Aktion zum zehnjährigen Jubiläum Hospiz Elias

Graffiti meets Hospiz – Tortenschachtel Ludwigshafen im letzten Glanz

Samstagvormittag mitten in Ludwigshafen: Auf dem Berliner Platz bleiben immer wieder Leute stehen. Am Rundbau „Tortenschachtel“ erklingt Hip Hop-Musik. Farbdämpfe durchziehen die Luft, auch Klackern ist zu hören. Das Team vom Hospiz Elias hat sich zum zehnjährigen Jubiläum besondere Aktionen ausgedacht. „Graffiti meets Hospiz“ gehört dazu. Als besondere Lokation wurde die Tortenschachtel Ludwigshafen ausgewählt. Unter anderem weil der Rundbau auf dem Berliner Platz, in dem über viele Jahre ein gut besuchtes Kaufhaus untergebracht war, im April 2015 kurz vor dem Abriss steht.

Lebens-Zeit umgesetzt in Graffiti

Ein großes Banner mit dem Hospizlogo ziert das Gebäude. Graffitikünstler – darunter „Hombre“, „Sonderskooler“, „Moohee“, „Crek“ und „Cose“ – gestalten unter interessierten Blicken der Vorbeikommenden mehrere großflächige Schaufenster des Ludwigshafener „Wahrzeichens“. Auch „Ambiance“ und Lucas haben sich spontan entschieden.

Es sind zum Hospizgedanken passende Kunstwerke, die das Ende des Rundbaus begleiten. Das  Motto ist „Lebens-Zeit“. Dies bedeutet eine echte Herausforderung für die Künstler. Dabei können die Zuschauer den Fortschritt der sehr unterschiedlichen Werke hautnah beobachten. Begleitend legt DJ Greg One die passende Musik auf.

„Kommt da ein Hospiz rein?“, ist eine Frage, die Pflegedienstleiter Nicolas Kühn immer wieder beantworten muss.

Das Schicksal der „Tortenschachtel“ beschäftigt die Menschen. Nein, hier entsteht kein neues Hospiz, erläutern die Künstler und Hospiz-Mitarbeiter immer wieder. Der Rückbau des runden Gebäudes hat bereits begonnen.
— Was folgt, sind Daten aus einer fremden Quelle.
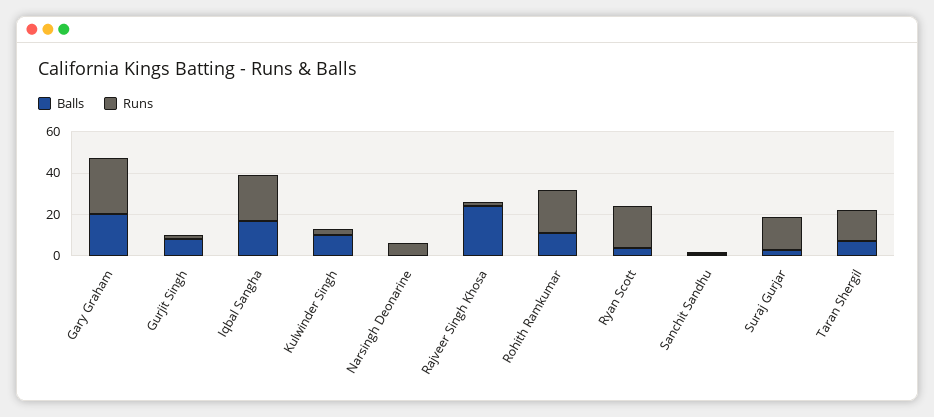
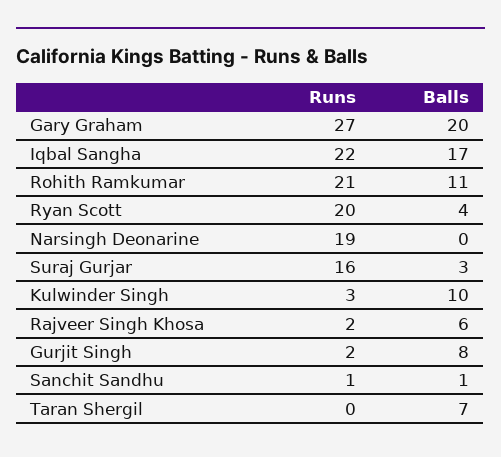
  {
    "Balls": {
      "Gary Graham": 20,
      "Gurjit Singh": 8,
      "Iqbal Sangha": 17,
      "Kulwinder Singh": 10,
      "Narsingh Deonarine": 0,
-     "Rajveer Singh Khosa": 25,
+     "Rajveer Singh Khosa": 6,
      "Rohith Ramkumar": 11,
      "Ryan Scott": 4,
      "Sanchit Sandhu": 1,
      "Suraj Gurjar": 3,
      "Taran Shergil": 7
    },
    "Runs": {
      "Gary Graham": 27,
      "Gurjit Singh": 2,
      "Iqbal Sangha": 22,
      "Kulwinder Singh": 3,
-     "Narsingh Deonarine": 5,
+     "Narsingh Deonarine": 19,
      "Rajveer Singh Khosa": 2,
      "Rohith Ramkumar": 21,
      "Ryan Scott": 20,
      "Sanchit Sandhu": 1,
      "Suraj Gurjar": 16,
-     "Taran Shergil": 15
+     "Taran Shergil": 0
    }
  }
Die Frage ist aber oft der Anfang für intensive und interessierte Gespräche, die der 29-Jährige, seine Kollegin und ein ehrenamtlicher Hospizhelfer bis zum späten Abend führen.

Junge Menschen für den Hospizgedanken sensibilisieren

Das bunte Treiben trifft auf großes Interesse. Mal sind es 50 Zuschauer, mal nur drei. Auffallend viele Familien mit kleinen Kindern halten an und sprechen mit den Künstlern. Jugendliche versammeln sich. Aber auch viele Ältere, schwer bepackt mit Einkaufstüten oder im Rollstuhl, lassen sich „verzaubern“. Einige sind gezielt gekommen, weil sie in der Zeitung oder über Soziale Medien von dem Event erfahren haben. Einer der Interessierten ist Heinrich Springer, 68, aus Schwetzingen. Er hat von einem Kollegen von der Aktion gehört und ist mit seiner Frau vorbei gekommen. „Hospiz ist etwas Positives. Die Graffitis sehen toll aus. Es ist gut, dass dadurch auch junge Leute angesprochen werden“, erklärt der ehemalige Ludwigshafener. Er ist selbst ehrenamtlich in einem ambulanten Hospizdienst tätig und kennt die „Tortenschachtel“ noch als Kaufhaus.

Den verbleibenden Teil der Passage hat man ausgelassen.